Что же так не понравилось Бенкендорфу и царю? Сами журналы и статья Киреевского, вызвавшая гнев всесильного главы III отделения, не представляют никакой крамолы. Все тексты сейчас есть в интернете и любой желающий может попытаться разгадать ребус, что же в них опасного. Более 130 лет никто не знал ответа. Только в 1966 г. в архиве III отделения было найдено «дело „Европейца“»: «О журнале „Европеец“, издаваемом Иваном Киреевским с 1 января сего года. Журнал „Европеец“ издается с целью распространения духа свободомыслия. Само по себе разумеется, что свобода проповедуется здесь в виде философии, по примеру германских демагогов Яна, Окена, Шеллинга и других, и точно в таком виде, как сие делалось до 1813 г. в Германии, когда о свободе не смели говорить явно. Цель сей философии есть та, чтоб доказать, что род человеческий должен стремиться к совершенству и подчиняться одному разуму <…> В сей философии все говорится под условными знаками, которые понимают адепты и толкуют профанам. Стоит только знать, что просвещение есть синоним свободы, а деятельность разума означает революцию, чтоб иметь ключ к таинствам сей философии. Ныне в Германии это уже не тайна. Прочтя со вниманием первую книжку журнала „Европеец“, можно легко постигнуть, в каком духе он издается».

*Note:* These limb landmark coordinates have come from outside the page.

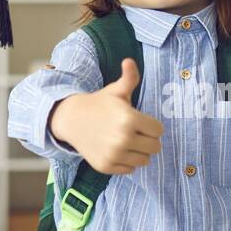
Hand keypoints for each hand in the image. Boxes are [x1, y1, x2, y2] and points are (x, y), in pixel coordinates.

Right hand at [49, 58, 163, 174]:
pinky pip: (130, 169)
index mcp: (129, 119)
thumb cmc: (99, 103)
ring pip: (144, 160)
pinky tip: (117, 150)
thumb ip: (129, 77)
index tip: (141, 121)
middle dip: (148, 139)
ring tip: (126, 140)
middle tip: (135, 132)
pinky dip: (127, 161)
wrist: (71, 119)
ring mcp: (114, 155)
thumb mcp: (116, 90)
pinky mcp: (107, 166)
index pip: (158, 130)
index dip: (152, 125)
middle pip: (155, 147)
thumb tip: (129, 60)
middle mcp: (123, 139)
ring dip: (139, 151)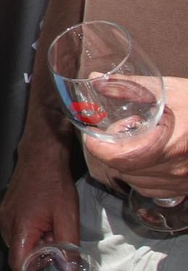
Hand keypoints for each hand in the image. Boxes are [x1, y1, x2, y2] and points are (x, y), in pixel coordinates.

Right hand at [0, 146, 79, 270]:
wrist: (40, 157)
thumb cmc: (55, 184)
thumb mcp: (68, 215)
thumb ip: (68, 244)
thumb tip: (68, 268)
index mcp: (22, 229)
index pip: (19, 265)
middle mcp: (7, 226)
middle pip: (18, 256)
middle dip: (37, 261)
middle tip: (59, 255)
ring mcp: (4, 218)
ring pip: (17, 245)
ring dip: (34, 248)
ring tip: (54, 236)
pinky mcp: (5, 211)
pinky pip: (15, 233)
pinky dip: (29, 237)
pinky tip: (45, 226)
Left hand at [83, 76, 187, 198]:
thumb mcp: (167, 90)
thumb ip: (129, 87)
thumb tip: (94, 81)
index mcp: (170, 145)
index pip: (120, 158)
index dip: (98, 148)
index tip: (92, 135)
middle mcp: (177, 169)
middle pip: (125, 170)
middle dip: (112, 152)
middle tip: (117, 132)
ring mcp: (183, 181)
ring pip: (137, 182)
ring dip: (126, 165)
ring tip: (135, 142)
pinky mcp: (187, 187)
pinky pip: (153, 189)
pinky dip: (142, 176)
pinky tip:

Ключевые слова здесь: «просвещение есть синоним свободы». «Просвещение» и «Европа» — эти два слова при смешивании привели к взрыву и потоплению «Европейца». Конечно, вызвала раздражение идея европейского просветительства; конечно, не понравилось название. Парадокс: русский император и императрица (говорила по-русски с огромным трудом), шеф жандармов Бенкендорф — все немцы, с вкраплением других европейских кровей, люди абсолютно европейской культуры, но они считали недопустимым нести ее в Россию. Русское самодержавие более всего боялось утратить полную и единоличную власть. Угрозу они видели в молодой просвещенной аристократии. Они искренне верили, что европейское просвещение неизбежно приведет молодых аристократов к требованию конституционной монархии и, как следствие, ослаблению царской власти, а следовательно, к гибели русской империи. Нельзя было допустить чтобы золотая молодежь из древних аристократических родов имела хоть малую часть свобод и вольнодумства.
Природный ключ нельзя забить — вода пробьет себе дорогу в другом месте. После скоротечной гибели «Европейца» в 1836 г. расцвел пушкинский «Современник» (1836–1866), в 1839 г. возродились «Отечественные записки» (1818–1884 гг., с перерывами), оказавшие огромное влияние на становление и развитие русской литературы. Журналы стали важным явлением общественной жизни в России[175]. Сейчас почти все авторы этих журналов — цвет, слава, гордость русской культуры. Тогда же они были большей частью сомнительные, неблагонадежные и опасные для государства люди. Многие находились под надзором полиции, некоторых арестовывали, им создавали множество проблем. Да и сами журналы становились в ответ все более антиправительственными, либерально-западническими, как тогда говорили, желая подчеркнуть их «вражескую» суть. Сейчас читатель с трудом поймет, в чем был вред, Наоборот, большая часть публикаций — наше культурное достояние. Имя Пушкина для нас свято. А журнал, созданный им, закрыли в 1866 г. по личному распоряжению Александра II — только потому, что у революционера Дмитрия Калатозова, покушавшегося на жизнь царя, дома нашли «Современник». «Отечественные записки» закрыл в 1884 г. главный цензор России по фамилии Феоктистов. Он хоть и был некогда сотрудником журнала, но вошел в историю культуры как человек, запретивший «Отечественные записки» — один из самых авторитетных и любимых читателями журналов (в 1878 г. его тираж достиг 20 000).
<…> Я перечитал с величайшим вниманием в журнале «Европеец» те статьи, о коих ваше императорское величество благоволили говорить со мною, и, положив руку на сердце, осмеливаюсь сказать, что не умею изъяснить себе, что могло быть найдено в них злонамеренного. Думаю, что я не остановился бы пропустить их, когда бы должен был их рассматривать как цензор.
В первой статье, «Девятнадцатый век», автор судит о ходе европейского общества, взяв его от конца XVIII века до нашего времени, в отношении литературном, нравственном, философическом и религиозном; он не касается до политики (о чем именно говорит в начале статьи), и его собственные мнения решительно антиреволюционные; об остальном же говорит он просто исторически.